┌────────

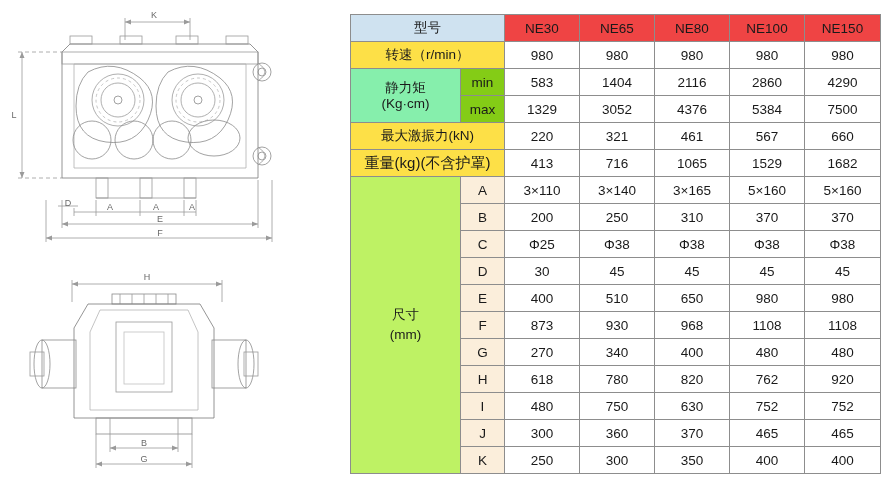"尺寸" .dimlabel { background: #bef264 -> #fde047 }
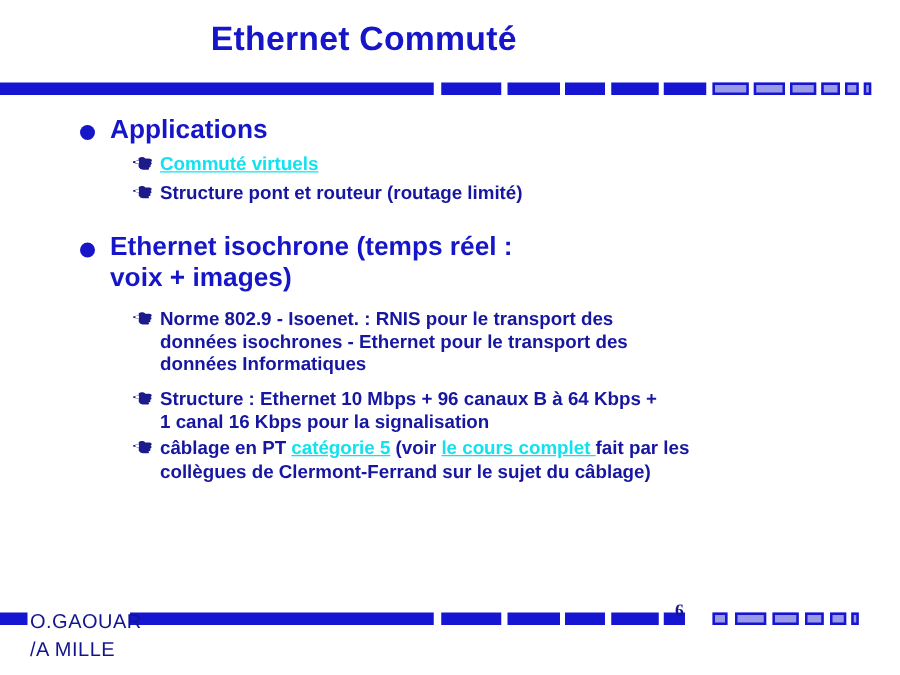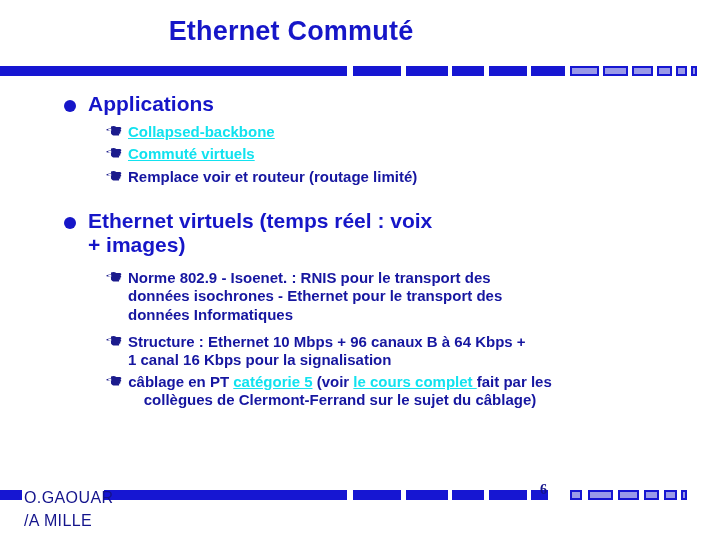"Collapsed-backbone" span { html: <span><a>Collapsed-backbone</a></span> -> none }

└────────
┌────────

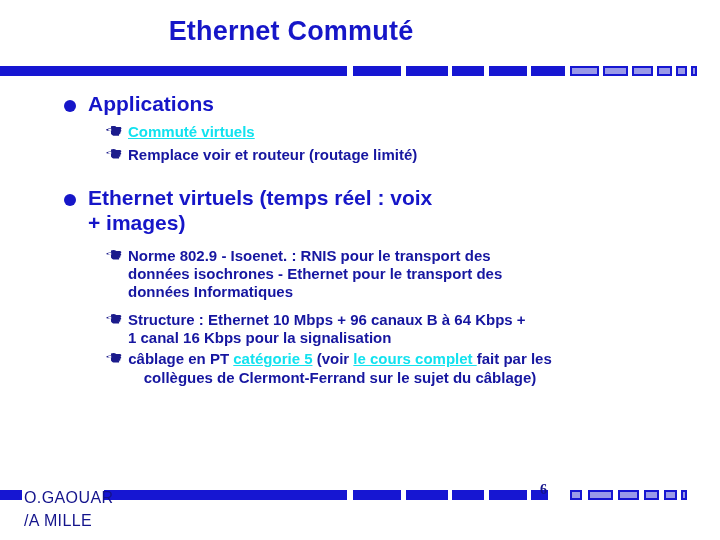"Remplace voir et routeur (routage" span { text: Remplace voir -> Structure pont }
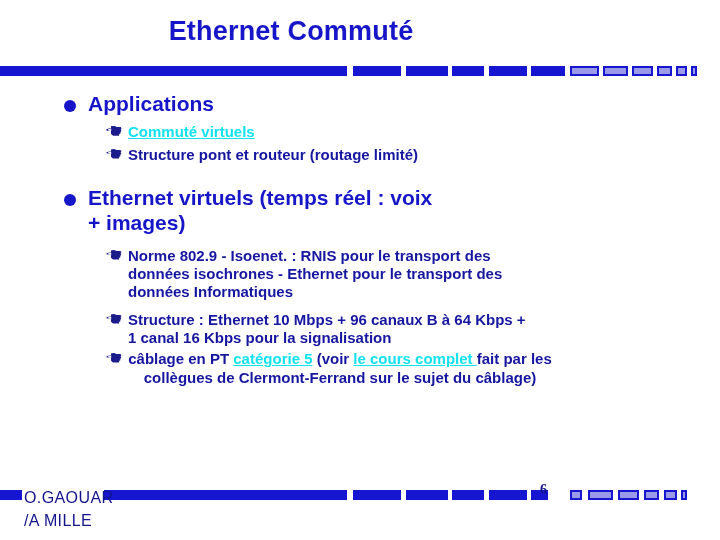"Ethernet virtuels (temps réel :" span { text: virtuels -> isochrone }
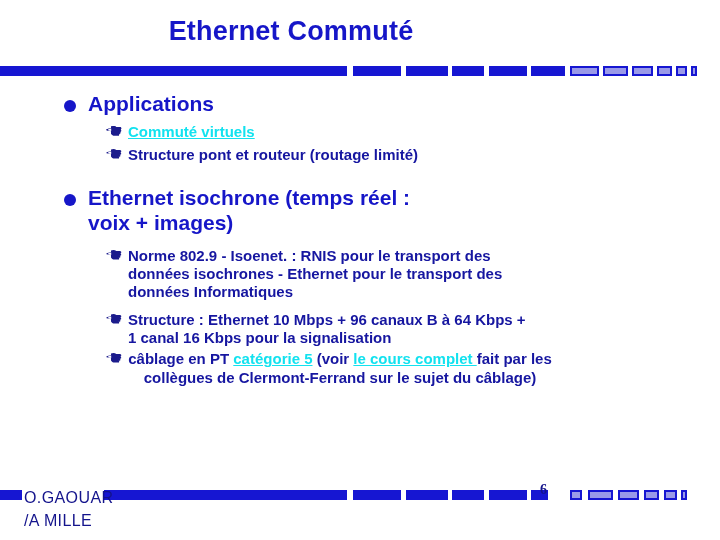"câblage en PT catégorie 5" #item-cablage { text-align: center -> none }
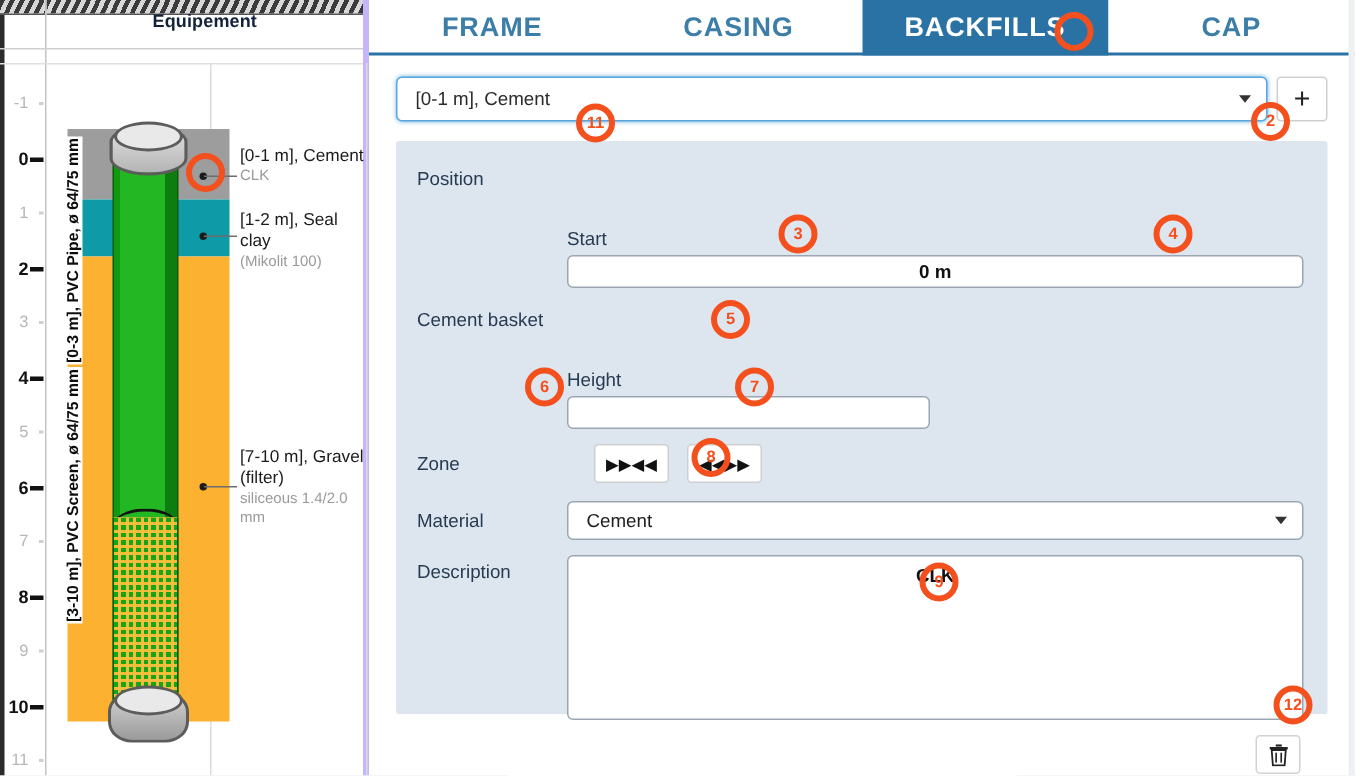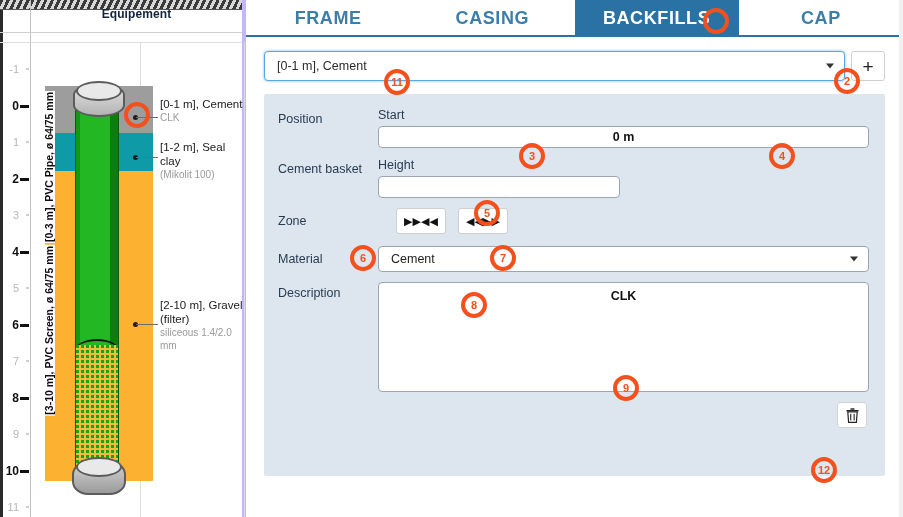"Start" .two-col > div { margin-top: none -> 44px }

└────────

■ **PROBLEM DETAILS**
Here the job is to copy the stretch of records from the line containing "virtuels (temps réel" through the line containing "margin-top: none ->", word for word. Leave every picture out.

■ **RESULT BELOW**
"Ethernet virtuels (temps réel :" span { text: virtuels -> isochrone }
"câblage en PT catégorie 5" #item-cablage { text-align: center -> none }
"Start" .two-col > div { margin-top: none -> 44px }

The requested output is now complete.